2010 book by Prateek Arora

Village 1104 is a first-person narrative which revolves around a professor, Abhimanyu Shergill, and four children, Sid, Rishabh, Murari and Priya. Prateek, in this book, talks about the various kinds of pressure an Indian student has to go through: parental pressure, peer pressure and gender-biases and focuses on the limitations of the Indian educational system. The book narrates how these four "failures" in the city end up in a village which is too insignificant to even be given a name in the Indian Government directory. The book focuses on the growth of this group as they join forces to change the reality for the village.

==Characters==
- Abhimanyu Shergill
- Siddhart
- Priya
- Rishabh
- Murari
- Sukhlal ji
- Akriti
- Naresh
- Mr. Bhandari
- Mrs. Bhandari
- Mr.
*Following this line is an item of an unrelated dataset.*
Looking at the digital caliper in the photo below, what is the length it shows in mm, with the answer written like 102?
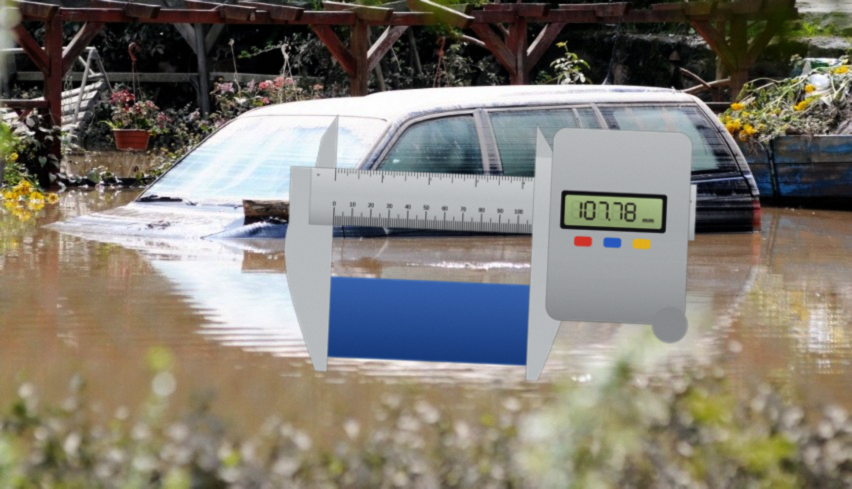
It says 107.78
Bhardawaj

==About the author==

Village 1104 was the debut book by Prateek Arora who wrote it at the age of 16. Via this book, Prateek pulled from his own life experience and channeled his frustrations of the Indian education system. The book received coverage in seven Indian newspapers and referenced by various politicians to highlight the needed shift in an infrastructure-starved, legacy education system failing to serve the Indian youth.